Recorded data »

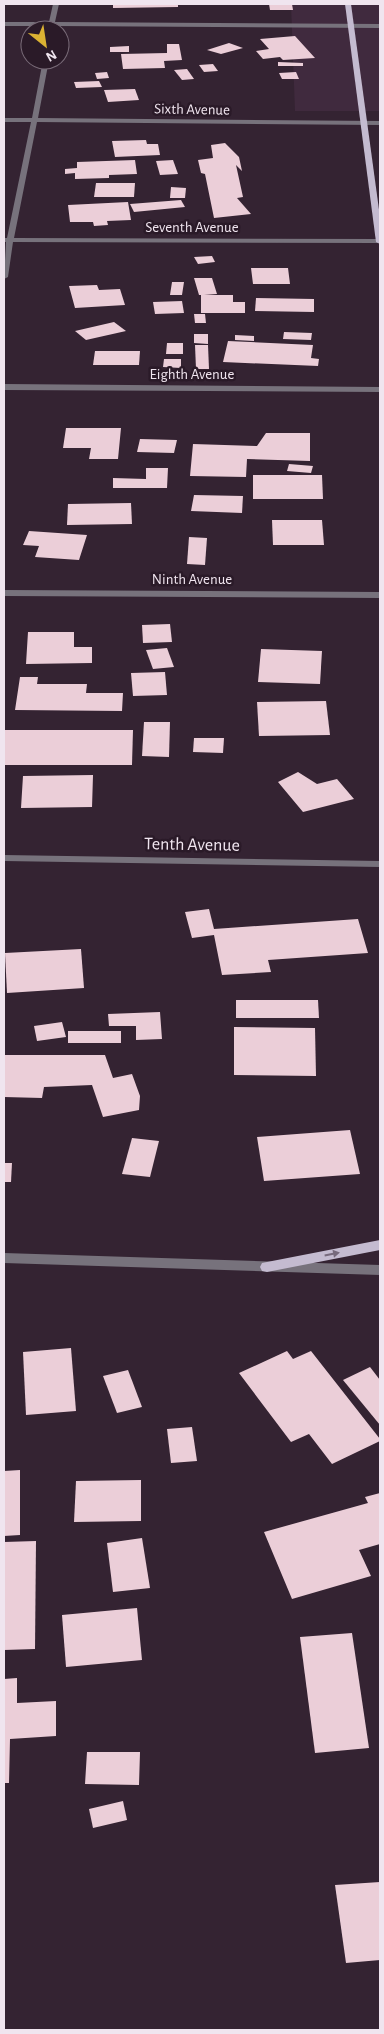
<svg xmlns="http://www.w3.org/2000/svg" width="384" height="2034" font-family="'Alegreya Sans',sans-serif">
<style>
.built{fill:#402a3e}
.building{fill:#ebced8}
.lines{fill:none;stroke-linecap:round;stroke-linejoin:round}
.minor{fill:#77727c;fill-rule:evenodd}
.major{fill:#c4bbd0;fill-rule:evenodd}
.oneway{fill:#776a7c}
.labels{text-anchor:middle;stroke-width:5;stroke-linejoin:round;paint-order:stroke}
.far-street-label{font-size:15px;fill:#f0e5ef;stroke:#2a1a28}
.street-label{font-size:18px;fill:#f0e5ef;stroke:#2a1a28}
</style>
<rect width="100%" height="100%" fill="#342332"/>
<polygon class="built" points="291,4 380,4 380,111 295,111"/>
<g class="building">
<polygon points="113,4 178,4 178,7 113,8"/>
<polygon points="269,4 292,4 293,10 270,10"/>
<polygon points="295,36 315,58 283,60 280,57 263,59 256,51 269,49 260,39"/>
<polygon points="229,43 243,48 221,54 207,50"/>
<polygon points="167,44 179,44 182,60 164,61 165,68 123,69 121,54 167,53"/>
<polygon points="129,46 129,52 110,52 110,47"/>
<polygon points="278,62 303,63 303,66 278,66"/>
<polygon points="213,64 218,71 204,72 199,65"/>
<polygon points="187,69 194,79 182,80 174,70"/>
<polygon points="107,72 109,78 97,79 95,73"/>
<polygon points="296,72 299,79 282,79 279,73"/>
<polygon points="99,81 102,87 76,88 74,82"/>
<polygon points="135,89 139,100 108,102 104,90"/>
<polygon points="146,140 147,144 158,144 160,155 115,157 112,141"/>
<polygon points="225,143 239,157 242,171 236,165 243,197 237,198 251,214 214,218 205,174 201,173 198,160 213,158 211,145"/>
<polygon points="135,160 137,174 109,175 109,178 75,179 75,173 65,174 65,169 77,168 77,162"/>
<polygon points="173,160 178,174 160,175 156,161"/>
<polygon points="96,183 135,183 134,197 94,197"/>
<polygon points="171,187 186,188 185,198 170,198"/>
<polygon points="181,200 185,207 134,212 130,204"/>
<polygon points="128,202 131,220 107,221 108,225 94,226 93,222 70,222 68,205"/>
<polygon points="212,256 215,262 198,264 194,257"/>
<polygon points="251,268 288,268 290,284 253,284"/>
<polygon points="194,278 212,278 217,294 204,295 233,295 233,302 245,302 245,313 201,313 201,295 199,295"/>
<polygon points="172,282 184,282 182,295 170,295"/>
<polygon points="97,285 99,290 120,289 125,305 75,308 69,286"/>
<polygon points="256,298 314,299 314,312 255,311"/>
<polygon points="182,301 184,313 155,314 153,302"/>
<polygon points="194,314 205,314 206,323 195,323"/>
<polygon points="114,322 126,331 86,340 75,331"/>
<polygon points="284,332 312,333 311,340 283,339"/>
<polygon points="194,334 208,334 208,344 194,343"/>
<polygon points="235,335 254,336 254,341 235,340"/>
<polygon points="228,341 313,345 311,358 319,359 318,366 223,362"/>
<polygon points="167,343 183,343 183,354 166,354"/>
<polygon points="195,345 208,345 209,369 196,369"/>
<polygon points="95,351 140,351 139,365 93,365"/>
<polygon points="164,359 181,359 181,368 163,367"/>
<polygon points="66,428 121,428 118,459 89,459 91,448 63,448"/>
<polygon points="266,433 310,433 310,461 247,459 246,477 190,476 193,444 257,446"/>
<polygon points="140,439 177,440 174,453 137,452"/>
<polygon points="289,464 313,466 311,473 287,471"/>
<polygon points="146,468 168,468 167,488 113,488 113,478 146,479"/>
<polygon points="253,475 322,475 323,499 253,499"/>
<polygon points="194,495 243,496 242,513 191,511"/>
<polygon points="131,503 132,524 67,525 68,504"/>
<polygon points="272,520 322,520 324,545 273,545"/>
<polygon points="29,531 87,535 79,560 35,557 39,546 23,545"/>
<polygon points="189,537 207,538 205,565 187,564"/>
<polygon points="170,624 172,642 143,643 142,625"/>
<polygon points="28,632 74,632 74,647 92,647 92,663 26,664"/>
<polygon points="167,648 174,667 153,669 146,650"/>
<polygon points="261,649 322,651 320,684 258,682"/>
<polygon points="165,672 167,695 133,696 131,673"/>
<polygon points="20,677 38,677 37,684 87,684 86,693 123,693 122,711 15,710"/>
<polygon points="326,701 330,735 259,736 257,702"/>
<polygon points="144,722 170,722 169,757 142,756"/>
<polygon points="4,730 133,730 132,765 4,765"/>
<polygon points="194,738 224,738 223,753 193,752"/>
<polygon points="298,772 317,784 337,779 354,799 303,812 278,782"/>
<polygon points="93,775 92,807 21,808 23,776"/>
<polygon points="209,909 214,929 358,919 368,953 268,960 271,972 222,975 214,935 192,938 185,912"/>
<polygon points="81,949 84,988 7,993 5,953"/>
<polygon points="236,1000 318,1000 319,1018 236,1018"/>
<polygon points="160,1012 162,1039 136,1040 136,1026 109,1026 108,1014"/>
<polygon points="62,1022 66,1037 37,1041 34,1026"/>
<polygon points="234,1027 315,1028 316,1076 234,1075"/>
<rect x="68" y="1031" width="53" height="12"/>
<polygon points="4,1055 105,1055 113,1078 132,1074 140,1096 139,1110 103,1117 92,1085 44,1087 42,1098 4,1097"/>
<polygon points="350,1130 360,1174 264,1181 257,1137"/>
<polygon points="132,1138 159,1141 150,1177 122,1174"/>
<polygon points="4,1163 12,1163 11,1182 4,1182"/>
<polygon points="71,1348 76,1411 26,1415 23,1352"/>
<polygon points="287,1351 293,1359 311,1351 380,1439 380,1441 332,1464 309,1434 291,1442 239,1373"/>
<polygon points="370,1367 380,1380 380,1425 343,1380"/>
<polygon points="128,1370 142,1407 117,1413 103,1376"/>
<polygon points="192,1427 197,1461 171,1463 167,1429"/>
<polygon points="20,1470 20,1535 4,1536 4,1471"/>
<polygon points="141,1480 141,1521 74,1522 76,1481"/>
<polygon points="380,1493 380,1544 359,1550 371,1576 292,1599 264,1532 368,1503 365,1497"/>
<polygon points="142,1538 150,1588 113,1592 107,1543"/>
<polygon points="36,1541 35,1649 4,1650 4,1542"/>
<polygon points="137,1608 142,1660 66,1667 62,1615"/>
<polygon points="352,1633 369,1748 315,1753 300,1637"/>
<polygon points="17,1678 17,1703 56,1701 56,1736 10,1739 9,1783 4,1783 4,1679"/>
<polygon points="87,1752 140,1752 139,1785 85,1784"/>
<polygon points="123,1801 127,1820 93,1828 89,1809"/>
<polygon points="380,1882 380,1960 346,1963 335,1885"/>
</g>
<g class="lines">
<g class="minor">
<polygon points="53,4 59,4 55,22 380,24 380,28 55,26 54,30 48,30 49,26 4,26 4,22 49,22"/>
<polygon points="43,60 49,60 38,118 380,121 380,125 37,122 14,238 380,239 380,243 13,242 8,277 4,279 6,242 4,242 4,238 7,238 31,122 4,122 4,118 32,118"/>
<polygon points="4,384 380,387 380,392 4,390"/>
<polygon points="4,590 380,592 380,598 4,596"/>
<polygon points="4,855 380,861 380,867 4,861"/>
<polygon points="4,1253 380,1265 380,1275 4,1263"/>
</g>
<g class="major">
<polygon points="345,4 351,4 380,217 380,244 376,242"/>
<polygon points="380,1240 380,1250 267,1272 262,1271 260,1267 262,1263 267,1262"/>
</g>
</g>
<defs><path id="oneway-solid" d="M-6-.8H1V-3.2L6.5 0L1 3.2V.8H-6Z" transform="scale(1.25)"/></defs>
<use class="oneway" href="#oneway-solid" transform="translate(332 1254) rotate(-11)"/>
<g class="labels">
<g class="far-street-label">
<text transform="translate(192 109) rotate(1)" y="5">Sixth Avenue</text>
<text x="192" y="232">Seventh Avenue</text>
<text x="192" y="379">Eighth Avenue</text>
<text x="192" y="584">Ninth Avenue</text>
</g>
<g class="street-label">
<text transform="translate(192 844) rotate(1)" y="6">Tenth Avenue</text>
</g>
</g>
<rect width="384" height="2034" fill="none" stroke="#f0e5ef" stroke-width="10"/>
<g transform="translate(45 45) rotate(150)"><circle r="24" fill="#2a1a28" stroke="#796b78"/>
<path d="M0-4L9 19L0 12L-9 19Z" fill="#dbb233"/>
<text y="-8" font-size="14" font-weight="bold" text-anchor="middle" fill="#f0e5ef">N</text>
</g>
</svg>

Your objective »
From the records above, copy every line that holds the word "linejoin".

Written response »
.lines{fill:none;stroke-linecap:round;stroke-linejoin:round}
.labels{text-anchor:middle;stroke-width:5;stroke-linejoin:round;paint-order:stroke}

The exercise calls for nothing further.